By acting early and collectively, leading businesses will be in a position to shape regulation, lower transition costs, and speed up progress through shared advocacy and innovation.
The evidence-based report highlights the meaningful progress that has been made by a pioneering group of companies – representing a fifth of the world’s plastic packaging market – through their backing of the Global Commitment initiative.
Collectively, signatories have avoided 14 million tonnes of virgin plastics, the equivalent of 1.8 trillion plastic bags or saving one barrel of oil every second. They have also tripled their use of recycled content and eliminated billions of problematic packaging items.
But the Foundation highlights major challenges that still exist, with 80% of the market yet to step forward, and on average, lagging behind those who have. In addition, even the most ambitious businesses face systemic barriers they cannot overcome alone, such as scaling reuse models, tackling flexible packaging waste, and building effective collection and recycling infrastructure.
Its 2030 Agenda calls for mainstreaming proven solutions, addressing systemic barriers – from scaling reuse and tackling flexible packaging waste to building effective collection and recycling infrastructure – and creating enabling government policy that aligns incentives with circular outcomes.

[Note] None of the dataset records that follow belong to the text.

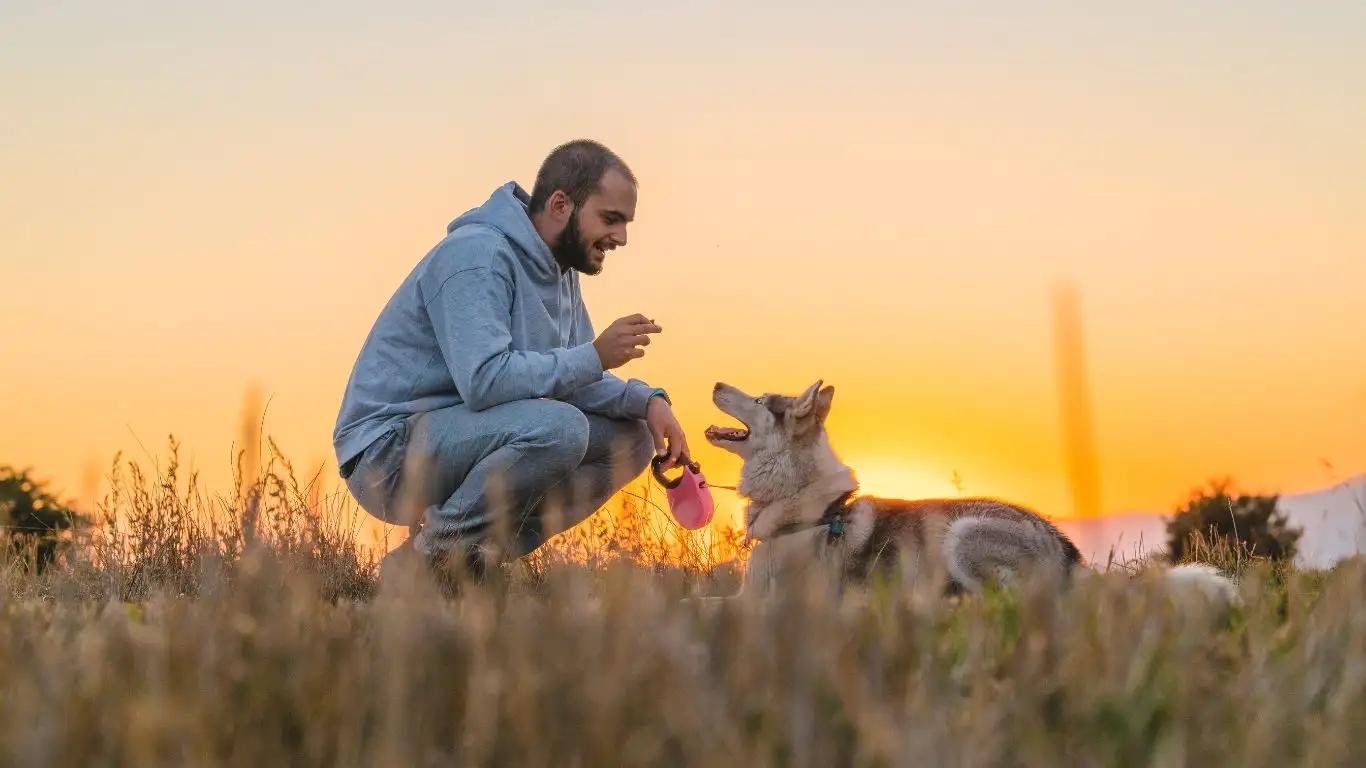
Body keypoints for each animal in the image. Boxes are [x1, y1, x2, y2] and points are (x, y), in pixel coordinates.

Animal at [704, 379, 1240, 601]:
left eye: (758, 400)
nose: (716, 382)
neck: (808, 508)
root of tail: (1069, 556)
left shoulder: (769, 606)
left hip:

“Many business leaders ask me what comes next. My answer is simple: don’t wait. The companies that act now can help shape effective policies and make circular solutions the new normal,” said Rob Opsomer, Executive Lead for Plastics and Finance at the Ellen MacArthur Foundation.
“By working together, they’ll cut transition costs and build resilience in a fast-changing world. They can make what once seemed impossible not only possible but ultimately inevitable.”